We crossed an electric power cable in the middle of the track up to Red Tarn.      

                                                 

It came from the ruins of a concrete building that is at the bottom of what is marked on the map as a pipeline.

Further up the path, the map shows a leat. I realised that this could be seen as a horizontal line across the fellside and ended exactly at the top of the pipeline. We had found the remains of the first hydroelectric power station for Greenside Lead Mine. The scale of the leat is extraordinary. It starts in Kepple Cove and crosses a good mile of fellside. The whole thing is now a historic monument. 

According to Wikipedia, it started out as a DC generator but it was twenty years before they installed a modern AC generator that would allow transformers to be used. This may be because the only motors available at the start of electrical engineering were DC.

Sorted stone stripes on Catstycam

 I found this amazing picture on the Internet a while ago and have finally been to investigate. Here is a view looking down the slope. When I was there it was clear that I was looking down lines of stones.

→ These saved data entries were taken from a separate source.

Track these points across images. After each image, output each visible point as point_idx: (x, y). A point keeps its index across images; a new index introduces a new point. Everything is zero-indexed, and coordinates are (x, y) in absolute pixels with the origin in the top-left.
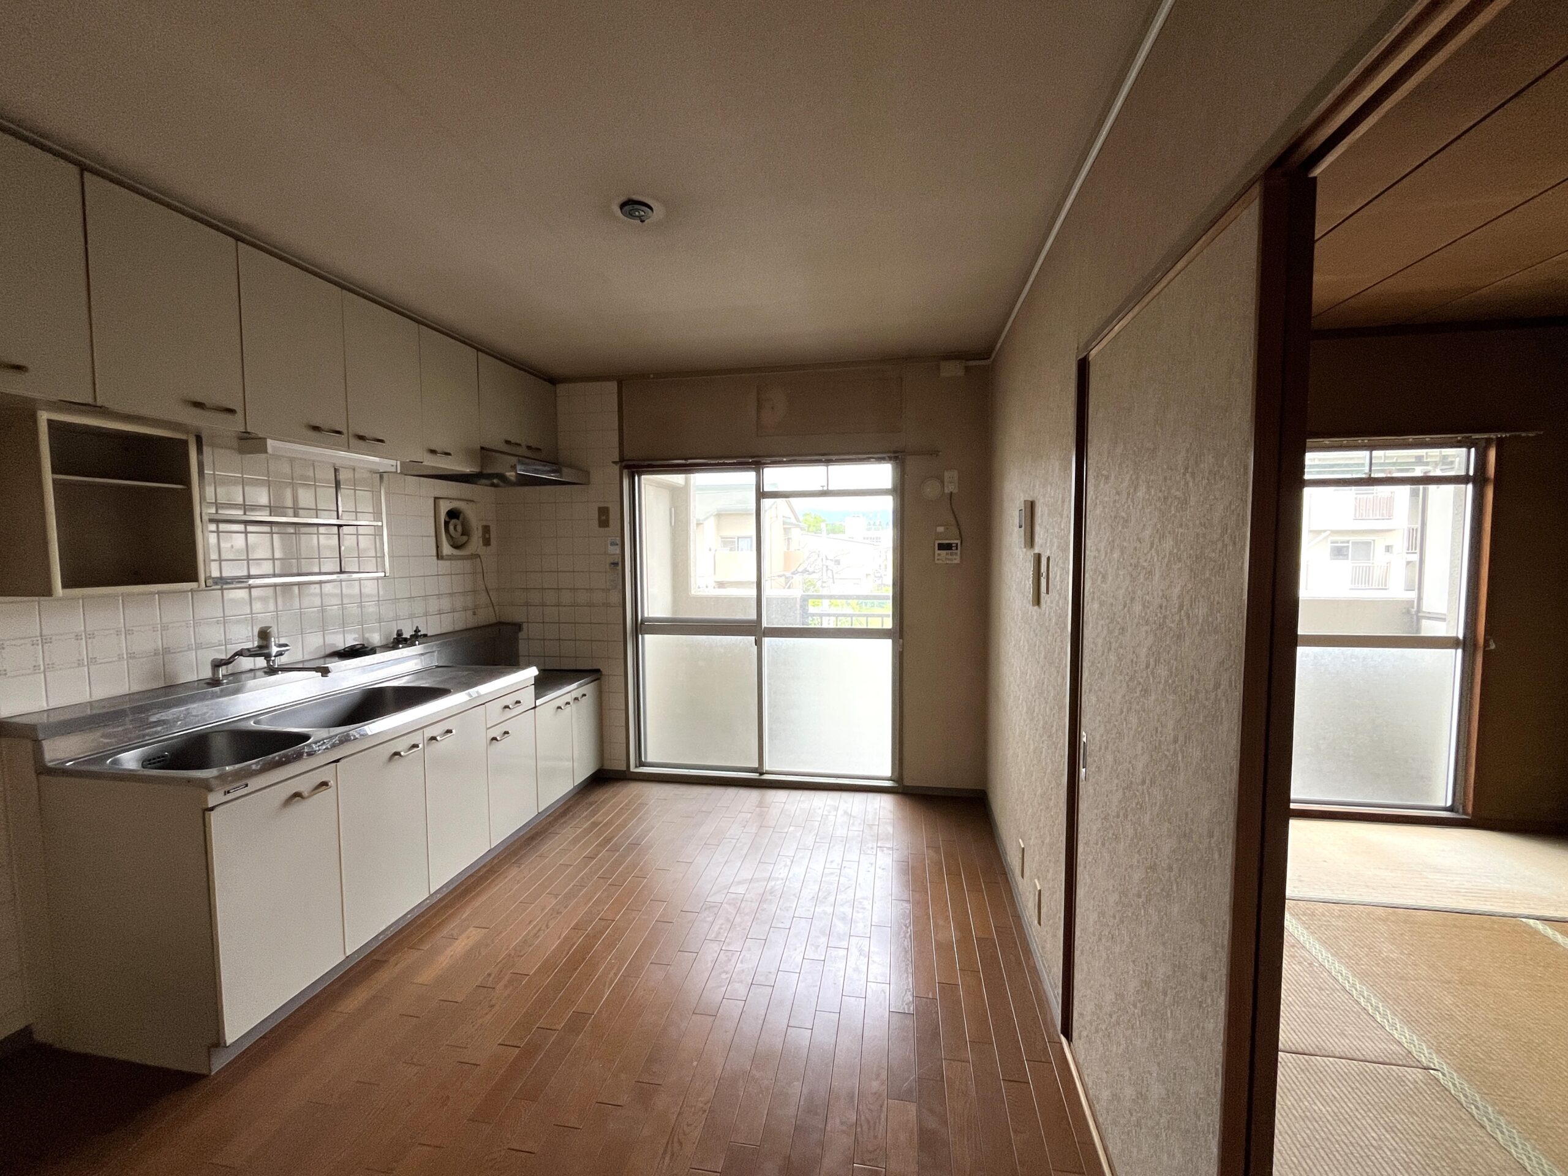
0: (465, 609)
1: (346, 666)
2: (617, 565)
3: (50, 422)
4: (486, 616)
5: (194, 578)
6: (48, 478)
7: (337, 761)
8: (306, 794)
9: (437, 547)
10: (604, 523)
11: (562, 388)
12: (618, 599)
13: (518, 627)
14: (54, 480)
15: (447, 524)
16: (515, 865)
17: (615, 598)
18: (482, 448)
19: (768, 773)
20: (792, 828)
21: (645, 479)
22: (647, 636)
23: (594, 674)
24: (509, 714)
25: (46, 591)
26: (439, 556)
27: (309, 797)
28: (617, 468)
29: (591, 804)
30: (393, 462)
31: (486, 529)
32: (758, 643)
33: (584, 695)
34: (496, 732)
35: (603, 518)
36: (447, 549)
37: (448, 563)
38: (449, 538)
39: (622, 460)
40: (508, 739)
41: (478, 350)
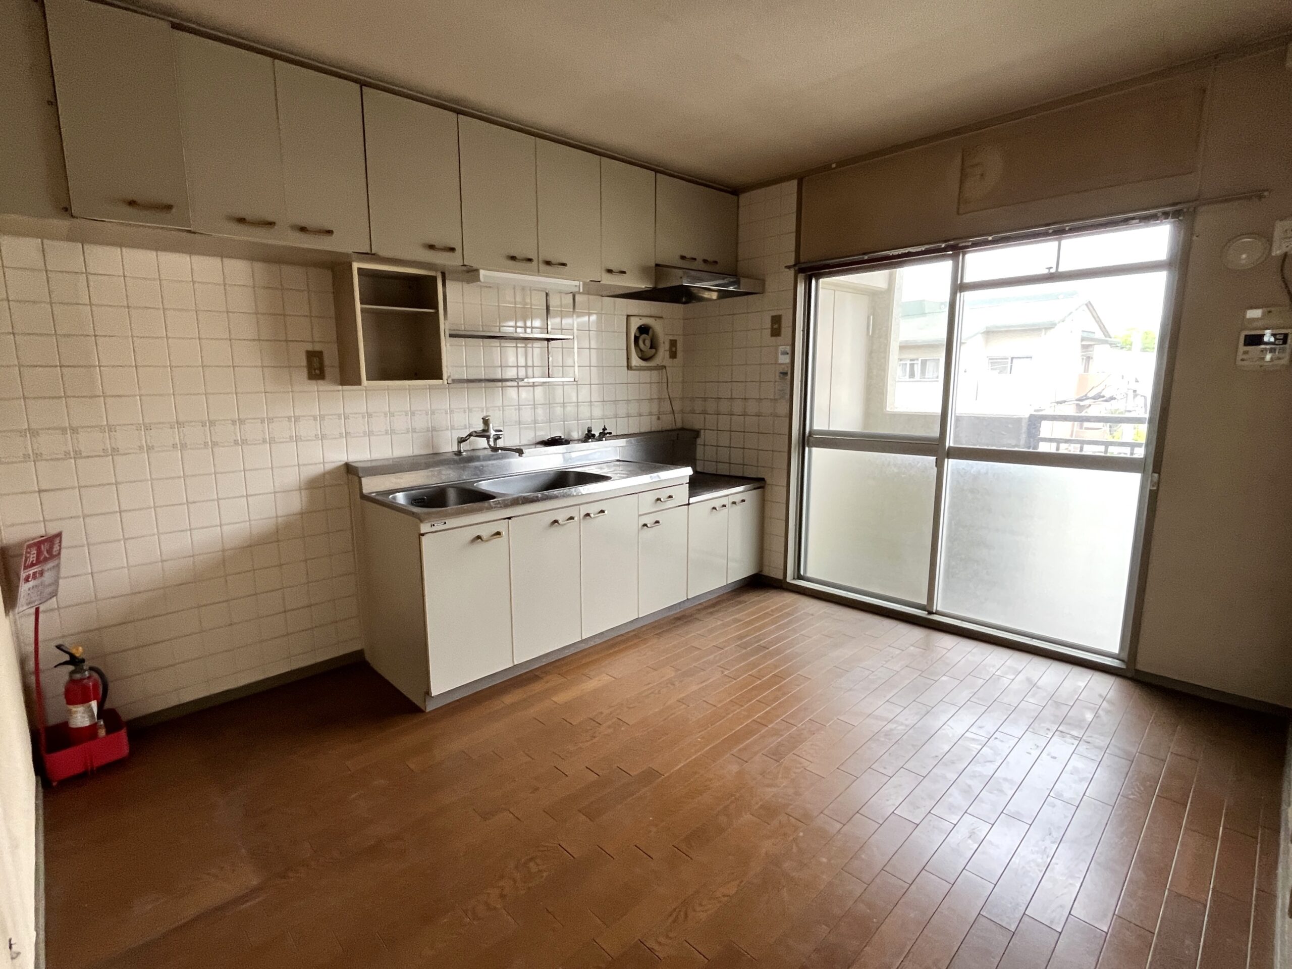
0: (651, 414)
1: (545, 451)
2: (787, 374)
3: (359, 269)
4: (667, 422)
5: (440, 377)
6: (358, 306)
7: (509, 518)
8: (484, 538)
9: (628, 359)
10: (776, 332)
11: (744, 198)
12: (784, 410)
13: (696, 433)
14: (362, 310)
15: (636, 339)
16: (657, 636)
17: (783, 409)
18: (657, 265)
19: (937, 613)
20: (944, 678)
21: (823, 283)
22: (814, 450)
23: (758, 483)
24: (661, 506)
25: (358, 382)
26: (629, 367)
27: (487, 541)
28: (792, 272)
29: (740, 603)
30: (577, 283)
31: (673, 343)
32: (939, 465)
33: (743, 501)
34: (649, 520)
35: (776, 326)
36: (636, 361)
37: (637, 372)
38: (639, 351)
39: (797, 261)
40: (658, 527)
41: (656, 171)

I first read about solifluction a couple of years ago. It is when water in the ground freezes and expands, thus pushing stones upwards. This tends to push stones out of the way. The grit that is left can accommodate more water so this amplifies the frost-heave effect there and pushes more stones. The areas where the stones accumulate have less water to freeze so the stones stay put. I have seen pictures of it producing hexagons on flat surfaces but stripes on slopes. It has been suggested that melt water flowing down the grooves between the stone stripes extenuates the effect.  This picture shows solifluction producing hexagon-like shapes on the flat surface but them breaking down to become stripes on the slopes. 

The classic prism experiment

 Here's the classic prism demonstration.

You can see a reflected ray as well for the first incidence.

Red is bent least by the prism because it goes fastest in glass.